##### Extracted entries #####

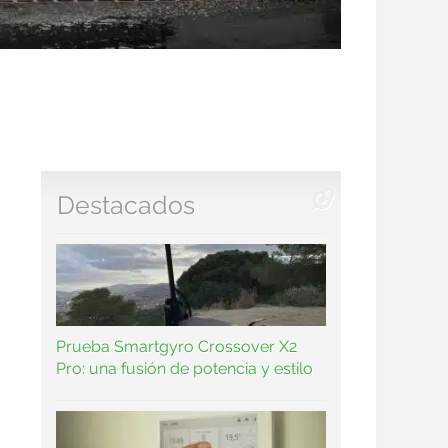
Destacados
,
Prueba Smartgyro Crossover X2
Pro: una fusión de potencia y estilo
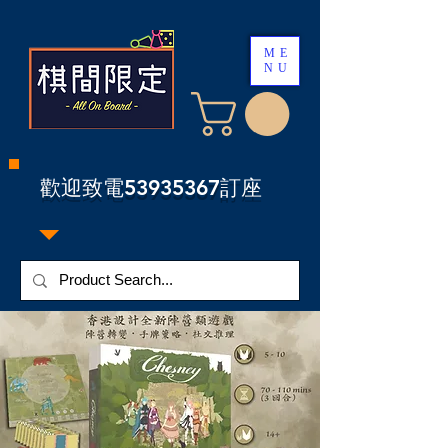
ME
NU
​歡迎致電53935367訂座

#####

» Exercise
A verbatim copy of the records above, without pictures, is required.

» Expected answer
Destacados
,
Prueba Smartgyro Crossover X2
Pro: una fusión de potencia y estilo
ME
NU
​歡迎致電53935367訂座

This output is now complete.